# Task:
The answer must restate every entry exactly as it appears.
(Beginning of Extracted information)
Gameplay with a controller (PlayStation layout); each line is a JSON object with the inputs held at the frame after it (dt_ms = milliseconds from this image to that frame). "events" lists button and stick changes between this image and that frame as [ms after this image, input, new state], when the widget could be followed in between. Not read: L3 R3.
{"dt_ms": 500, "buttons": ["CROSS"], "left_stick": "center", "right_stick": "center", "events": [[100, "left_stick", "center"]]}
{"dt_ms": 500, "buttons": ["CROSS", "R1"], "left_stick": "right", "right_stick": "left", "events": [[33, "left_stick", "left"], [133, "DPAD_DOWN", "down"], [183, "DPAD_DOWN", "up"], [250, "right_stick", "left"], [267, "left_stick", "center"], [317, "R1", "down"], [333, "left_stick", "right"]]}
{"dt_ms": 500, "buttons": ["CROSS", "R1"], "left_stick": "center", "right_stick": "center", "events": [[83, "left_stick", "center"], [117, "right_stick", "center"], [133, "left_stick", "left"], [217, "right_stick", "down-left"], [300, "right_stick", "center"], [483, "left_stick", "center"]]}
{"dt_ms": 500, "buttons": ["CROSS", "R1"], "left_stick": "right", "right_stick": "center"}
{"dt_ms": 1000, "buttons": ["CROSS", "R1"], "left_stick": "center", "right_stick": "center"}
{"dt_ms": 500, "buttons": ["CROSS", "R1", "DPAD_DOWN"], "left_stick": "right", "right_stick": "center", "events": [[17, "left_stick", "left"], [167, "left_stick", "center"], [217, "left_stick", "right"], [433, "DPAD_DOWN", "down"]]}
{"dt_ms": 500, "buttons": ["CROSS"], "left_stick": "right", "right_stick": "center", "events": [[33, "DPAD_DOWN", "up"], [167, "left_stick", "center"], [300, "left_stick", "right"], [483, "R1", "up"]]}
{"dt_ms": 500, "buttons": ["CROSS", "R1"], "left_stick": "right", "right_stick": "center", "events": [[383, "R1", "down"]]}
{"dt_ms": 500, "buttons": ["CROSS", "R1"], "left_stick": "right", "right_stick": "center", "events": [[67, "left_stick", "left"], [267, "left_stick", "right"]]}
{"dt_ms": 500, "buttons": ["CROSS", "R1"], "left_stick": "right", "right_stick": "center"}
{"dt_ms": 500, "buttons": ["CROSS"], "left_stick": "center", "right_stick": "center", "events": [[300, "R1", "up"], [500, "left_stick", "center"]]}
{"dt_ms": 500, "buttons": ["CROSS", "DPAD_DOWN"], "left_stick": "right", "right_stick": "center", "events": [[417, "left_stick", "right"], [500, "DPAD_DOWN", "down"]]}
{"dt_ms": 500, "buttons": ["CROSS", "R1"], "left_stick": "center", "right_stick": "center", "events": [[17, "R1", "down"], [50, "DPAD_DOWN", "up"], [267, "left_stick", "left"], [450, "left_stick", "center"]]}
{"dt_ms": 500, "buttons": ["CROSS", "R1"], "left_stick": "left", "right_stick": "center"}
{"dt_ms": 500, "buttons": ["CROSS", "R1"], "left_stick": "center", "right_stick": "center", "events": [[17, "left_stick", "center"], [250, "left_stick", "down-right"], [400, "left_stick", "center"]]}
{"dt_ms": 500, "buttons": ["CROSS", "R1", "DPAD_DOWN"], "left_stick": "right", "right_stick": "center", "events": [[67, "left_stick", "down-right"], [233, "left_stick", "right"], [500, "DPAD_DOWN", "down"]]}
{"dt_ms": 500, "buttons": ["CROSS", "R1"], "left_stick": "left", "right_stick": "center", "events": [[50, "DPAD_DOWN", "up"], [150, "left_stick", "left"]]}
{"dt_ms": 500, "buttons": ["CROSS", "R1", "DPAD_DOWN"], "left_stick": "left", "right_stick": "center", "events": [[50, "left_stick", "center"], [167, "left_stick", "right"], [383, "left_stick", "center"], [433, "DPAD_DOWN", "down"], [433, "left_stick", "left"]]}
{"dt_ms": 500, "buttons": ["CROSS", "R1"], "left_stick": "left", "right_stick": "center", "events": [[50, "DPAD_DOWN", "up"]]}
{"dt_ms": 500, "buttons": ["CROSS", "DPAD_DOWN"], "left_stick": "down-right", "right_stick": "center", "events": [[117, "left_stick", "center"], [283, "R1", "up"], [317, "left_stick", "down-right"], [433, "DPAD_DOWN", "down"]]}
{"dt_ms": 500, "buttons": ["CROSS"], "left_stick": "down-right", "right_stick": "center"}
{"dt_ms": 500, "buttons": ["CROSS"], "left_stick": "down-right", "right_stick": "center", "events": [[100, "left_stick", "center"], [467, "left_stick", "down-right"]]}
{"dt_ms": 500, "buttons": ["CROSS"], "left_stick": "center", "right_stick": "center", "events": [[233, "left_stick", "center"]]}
(End of Extracted information)
# Output of the exercise:
Gameplay with a controller (PlayStation layout); each line is a JSON object with the inputs held at the frame after it (dt_ms = milliseconds from this image to that frame). "events" lists button and stick changes between this image and that frame as [ms after this image, input, new state], when the widget could be followed in between. Not read: L3 R3.
{"dt_ms": 500, "buttons": ["CROSS"], "left_stick": "center", "right_stick": "center", "events": [[100, "left_stick", "center"]]}
{"dt_ms": 500, "buttons": ["CROSS", "R1"], "left_stick": "right", "right_stick": "left", "events": [[33, "left_stick", "left"], [133, "DPAD_DOWN", "down"], [183, "DPAD_DOWN", "up"], [250, "right_stick", "left"], [267, "left_stick", "center"], [317, "R1", "down"], [333, "left_stick", "right"]]}
{"dt_ms": 500, "buttons": ["CROSS", "R1"], "left_stick": "center", "right_stick": "center", "events": [[83, "left_stick", "center"], [117, "right_stick", "center"], [133, "left_stick", "left"], [217, "right_stick", "down-left"], [300, "right_stick", "center"], [483, "left_stick", "center"]]}
{"dt_ms": 500, "buttons": ["CROSS", "R1"], "left_stick": "right", "right_stick": "center"}
{"dt_ms": 1000, "buttons": ["CROSS", "R1"], "left_stick": "center", "right_stick": "center"}
{"dt_ms": 500, "buttons": ["CROSS", "R1", "DPAD_DOWN"], "left_stick": "right", "right_stick": "center", "events": [[17, "left_stick", "left"], [167, "left_stick", "center"], [217, "left_stick", "right"], [433, "DPAD_DOWN", "down"]]}
{"dt_ms": 500, "buttons": ["CROSS"], "left_stick": "right", "right_stick": "center", "events": [[33, "DPAD_DOWN", "up"], [167, "left_stick", "center"], [300, "left_stick", "right"], [483, "R1", "up"]]}
{"dt_ms": 500, "buttons": ["CROSS", "R1"], "left_stick": "right", "right_stick": "center", "events": [[383, "R1", "down"]]}
{"dt_ms": 500, "buttons": ["CROSS", "R1"], "left_stick": "right", "right_stick": "center", "events": [[67, "left_stick", "left"], [267, "left_stick", "right"]]}
{"dt_ms": 500, "buttons": ["CROSS", "R1"], "left_stick": "right", "right_stick": "center"}
{"dt_ms": 500, "buttons": ["CROSS"], "left_stick": "center", "right_stick": "center", "events": [[300, "R1", "up"], [500, "left_stick", "center"]]}
{"dt_ms": 500, "buttons": ["CROSS", "DPAD_DOWN"], "left_stick": "right", "right_stick": "center", "events": [[417, "left_stick", "right"], [500, "DPAD_DOWN", "down"]]}
{"dt_ms": 500, "buttons": ["CROSS", "R1"], "left_stick": "center", "right_stick": "center", "events": [[17, "R1", "down"], [50, "DPAD_DOWN", "up"], [267, "left_stick", "left"], [450, "left_stick", "center"]]}
{"dt_ms": 500, "buttons": ["CROSS", "R1"], "left_stick": "left", "right_stick": "center"}
{"dt_ms": 500, "buttons": ["CROSS", "R1"], "left_stick": "center", "right_stick": "center", "events": [[17, "left_stick", "center"], [250, "left_stick", "down-right"], [400, "left_stick", "center"]]}
{"dt_ms": 500, "buttons": ["CROSS", "R1", "DPAD_DOWN"], "left_stick": "right", "right_stick": "center", "events": [[67, "left_stick", "down-right"], [233, "left_stick", "right"], [500, "DPAD_DOWN", "down"]]}
{"dt_ms": 500, "buttons": ["CROSS", "R1"], "left_stick": "left", "right_stick": "center", "events": [[50, "DPAD_DOWN", "up"], [150, "left_stick", "left"]]}
{"dt_ms": 500, "buttons": ["CROSS", "R1", "DPAD_DOWN"], "left_stick": "left", "right_stick": "center", "events": [[50, "left_stick", "center"], [167, "left_stick", "right"], [383, "left_stick", "center"], [433, "DPAD_DOWN", "down"], [433, "left_stick", "left"]]}
{"dt_ms": 500, "buttons": ["CROSS", "R1"], "left_stick": "left", "right_stick": "center", "events": [[50, "DPAD_DOWN", "up"]]}
{"dt_ms": 500, "buttons": ["CROSS", "DPAD_DOWN"], "left_stick": "down-right", "right_stick": "center", "events": [[117, "left_stick", "center"], [283, "R1", "up"], [317, "left_stick", "down-right"], [433, "DPAD_DOWN", "down"]]}
{"dt_ms": 500, "buttons": ["CROSS"], "left_stick": "down-right", "right_stick": "center"}
{"dt_ms": 500, "buttons": ["CROSS"], "left_stick": "down-right", "right_stick": "center", "events": [[100, "left_stick", "center"], [467, "left_stick", "down-right"]]}
{"dt_ms": 500, "buttons": ["CROSS"], "left_stick": "center", "right_stick": "center", "events": [[233, "left_stick", "center"]]}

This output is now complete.